OpenJDK Runtime Environment (build 1.8.0_191-8u191-b12-2ubuntu0.18.04.1-b12)
OpenJDK 64-Bit Server VM (build 25.191-b12, mixed mode)

When you see the above message, then OpenJDK 8 is installed successfully.

Install Elasticsearch

Now that OpenJDK 8 is installed run the commands below to add the Elasticsearch GPG key by importing it.

wget -qO - https://artifacts.elastic.co/GPG-KEY-elasticsearch | sudo apt-key add -

After importing its GPG key, run the commands below to add its package repository to Ubuntu.

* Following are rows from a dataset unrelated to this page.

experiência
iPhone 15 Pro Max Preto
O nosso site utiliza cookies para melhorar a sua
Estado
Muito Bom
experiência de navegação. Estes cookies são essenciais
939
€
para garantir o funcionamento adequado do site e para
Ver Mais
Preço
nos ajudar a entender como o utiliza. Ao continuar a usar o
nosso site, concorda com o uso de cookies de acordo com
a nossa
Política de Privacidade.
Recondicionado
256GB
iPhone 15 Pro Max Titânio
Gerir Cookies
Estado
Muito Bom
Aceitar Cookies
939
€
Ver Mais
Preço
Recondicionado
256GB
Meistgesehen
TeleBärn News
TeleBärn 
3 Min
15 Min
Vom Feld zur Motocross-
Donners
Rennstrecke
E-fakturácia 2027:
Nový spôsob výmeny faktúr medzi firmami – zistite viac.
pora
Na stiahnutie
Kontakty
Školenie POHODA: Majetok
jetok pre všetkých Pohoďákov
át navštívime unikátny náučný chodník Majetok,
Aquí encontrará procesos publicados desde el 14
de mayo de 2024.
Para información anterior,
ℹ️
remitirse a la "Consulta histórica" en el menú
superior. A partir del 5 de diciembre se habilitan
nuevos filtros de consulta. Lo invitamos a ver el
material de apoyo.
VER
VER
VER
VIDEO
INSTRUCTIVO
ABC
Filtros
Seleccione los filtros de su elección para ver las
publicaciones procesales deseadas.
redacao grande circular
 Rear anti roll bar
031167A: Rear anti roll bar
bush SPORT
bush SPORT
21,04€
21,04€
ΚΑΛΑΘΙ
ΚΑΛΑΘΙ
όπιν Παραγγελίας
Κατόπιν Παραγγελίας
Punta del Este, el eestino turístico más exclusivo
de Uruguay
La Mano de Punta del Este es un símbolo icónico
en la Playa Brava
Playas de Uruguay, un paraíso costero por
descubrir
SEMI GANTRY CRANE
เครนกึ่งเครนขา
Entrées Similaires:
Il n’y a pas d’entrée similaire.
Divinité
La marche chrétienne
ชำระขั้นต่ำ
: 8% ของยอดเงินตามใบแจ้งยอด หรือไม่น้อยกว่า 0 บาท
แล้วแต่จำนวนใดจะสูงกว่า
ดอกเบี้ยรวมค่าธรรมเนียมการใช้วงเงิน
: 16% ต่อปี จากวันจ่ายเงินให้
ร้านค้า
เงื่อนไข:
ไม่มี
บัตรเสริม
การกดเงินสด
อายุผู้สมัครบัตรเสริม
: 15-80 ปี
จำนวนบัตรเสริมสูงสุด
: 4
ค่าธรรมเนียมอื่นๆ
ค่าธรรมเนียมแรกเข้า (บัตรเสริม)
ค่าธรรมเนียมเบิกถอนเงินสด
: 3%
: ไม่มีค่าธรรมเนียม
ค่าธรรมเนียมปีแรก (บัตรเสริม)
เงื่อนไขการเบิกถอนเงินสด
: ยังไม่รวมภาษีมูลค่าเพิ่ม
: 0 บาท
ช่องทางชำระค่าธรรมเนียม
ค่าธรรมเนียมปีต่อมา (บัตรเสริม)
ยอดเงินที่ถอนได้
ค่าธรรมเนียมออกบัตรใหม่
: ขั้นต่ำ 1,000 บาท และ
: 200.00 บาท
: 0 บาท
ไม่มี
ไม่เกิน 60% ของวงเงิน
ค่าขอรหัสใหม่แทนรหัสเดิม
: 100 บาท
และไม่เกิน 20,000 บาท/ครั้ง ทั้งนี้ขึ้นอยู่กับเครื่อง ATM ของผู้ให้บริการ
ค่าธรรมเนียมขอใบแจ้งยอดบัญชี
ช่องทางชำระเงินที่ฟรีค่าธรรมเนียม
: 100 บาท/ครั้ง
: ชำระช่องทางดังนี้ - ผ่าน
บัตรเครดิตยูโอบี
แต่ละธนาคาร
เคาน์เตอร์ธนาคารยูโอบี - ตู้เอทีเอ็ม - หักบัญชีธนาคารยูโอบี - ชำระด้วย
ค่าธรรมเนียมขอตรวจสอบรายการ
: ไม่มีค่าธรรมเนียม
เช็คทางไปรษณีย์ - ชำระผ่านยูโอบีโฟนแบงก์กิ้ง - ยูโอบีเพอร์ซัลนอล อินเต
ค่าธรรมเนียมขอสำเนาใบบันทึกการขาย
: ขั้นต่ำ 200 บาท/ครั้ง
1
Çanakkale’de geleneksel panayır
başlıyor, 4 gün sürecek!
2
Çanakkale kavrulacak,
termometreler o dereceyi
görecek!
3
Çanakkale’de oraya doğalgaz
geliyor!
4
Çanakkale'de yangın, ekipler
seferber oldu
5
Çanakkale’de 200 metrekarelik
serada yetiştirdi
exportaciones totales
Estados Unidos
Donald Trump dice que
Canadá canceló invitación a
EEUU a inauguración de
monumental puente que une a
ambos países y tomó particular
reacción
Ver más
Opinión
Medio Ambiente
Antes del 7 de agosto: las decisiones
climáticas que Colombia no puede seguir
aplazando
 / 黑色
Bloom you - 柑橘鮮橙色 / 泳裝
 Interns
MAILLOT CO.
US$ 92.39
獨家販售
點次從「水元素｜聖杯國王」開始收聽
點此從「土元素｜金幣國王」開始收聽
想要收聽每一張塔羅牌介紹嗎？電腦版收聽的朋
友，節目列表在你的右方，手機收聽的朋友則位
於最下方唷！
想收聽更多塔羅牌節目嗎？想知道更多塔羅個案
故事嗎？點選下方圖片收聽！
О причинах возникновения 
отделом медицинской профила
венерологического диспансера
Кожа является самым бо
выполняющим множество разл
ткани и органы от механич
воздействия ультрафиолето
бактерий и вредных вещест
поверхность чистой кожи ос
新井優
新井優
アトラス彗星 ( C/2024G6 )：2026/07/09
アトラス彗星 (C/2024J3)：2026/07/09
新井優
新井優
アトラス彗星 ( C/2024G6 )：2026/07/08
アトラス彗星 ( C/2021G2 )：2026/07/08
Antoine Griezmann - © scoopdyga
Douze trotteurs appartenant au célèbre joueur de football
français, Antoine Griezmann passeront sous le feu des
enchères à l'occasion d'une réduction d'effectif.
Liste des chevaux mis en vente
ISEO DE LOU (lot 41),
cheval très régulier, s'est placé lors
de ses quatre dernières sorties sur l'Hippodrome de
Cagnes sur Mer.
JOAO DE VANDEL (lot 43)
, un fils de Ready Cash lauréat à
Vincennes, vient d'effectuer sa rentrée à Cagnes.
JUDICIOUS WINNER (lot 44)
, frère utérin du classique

sudo sh -c 'echo "deb https://artifacts.elastic.co/packages/6.x/apt stable main" > /etc/apt/sources.list.d/elastic-6.x.list'

When writing this post, Elasticsearch version 6.6.1 is the latest. If you prefer previous versions, you must update the repository package list to include previous ones.

Once the Elasticsearch repository is added and enabled, run the commands below to update the apt package list and install Elasticsearch.

sudo apt update
sudo apt install elasticsearch

After installing the Elasticsearch package, you can use the commands below to ensure it automatically starts when the server boots up and starts immediately.

sudo systemctl start elasticsearch.service
sudo systemctl enable elasticsearch.service

Elasticsearch should be installed and ready to use.

Out of the box, there’s no authentication; anyone can access its portal via HTTP. It also only listens for traffic on the local via port # 9200

No configuration is required if running a single host server, and the client connects from the same server. If the clients are connecting from remote systems, then you’ll want to allow external clients.

To do that, open the elasticsearch.yml configuration file:

sudo nano /etc/elasticsearch/elasticsearch.yml

Then search for the line that contains network.host, uncomment it, and change the highlighted value to 0.0.0.0

# ---------------------------------- Network -----------------------------------
#
# Set the bind address to a specific IP (IPv4 or IPv6):
#
network.host: 0.0.0.0    
#
# Set a custom port for HTTP:
#
#http.port: 9200
#
# For more information, consult the network module documentation.

Save the file and exit.

When you’re done, restart Elasticsearchhttps://geekrewind.com/how-to-install-the-office-google-chrome-on-ubuntu-16-04-18-04/

sudo systemctl restart elasticsearch.service

That should do it!

Now open your browser and browse to the server hostname or IP address followed by port #9200. You should see the service respond with JSON data.

http://localhost:9200

Congratulations! You have successfully installed the Elasticsearch platform on Ubuntu 16.04 | 18.04 LTS servers.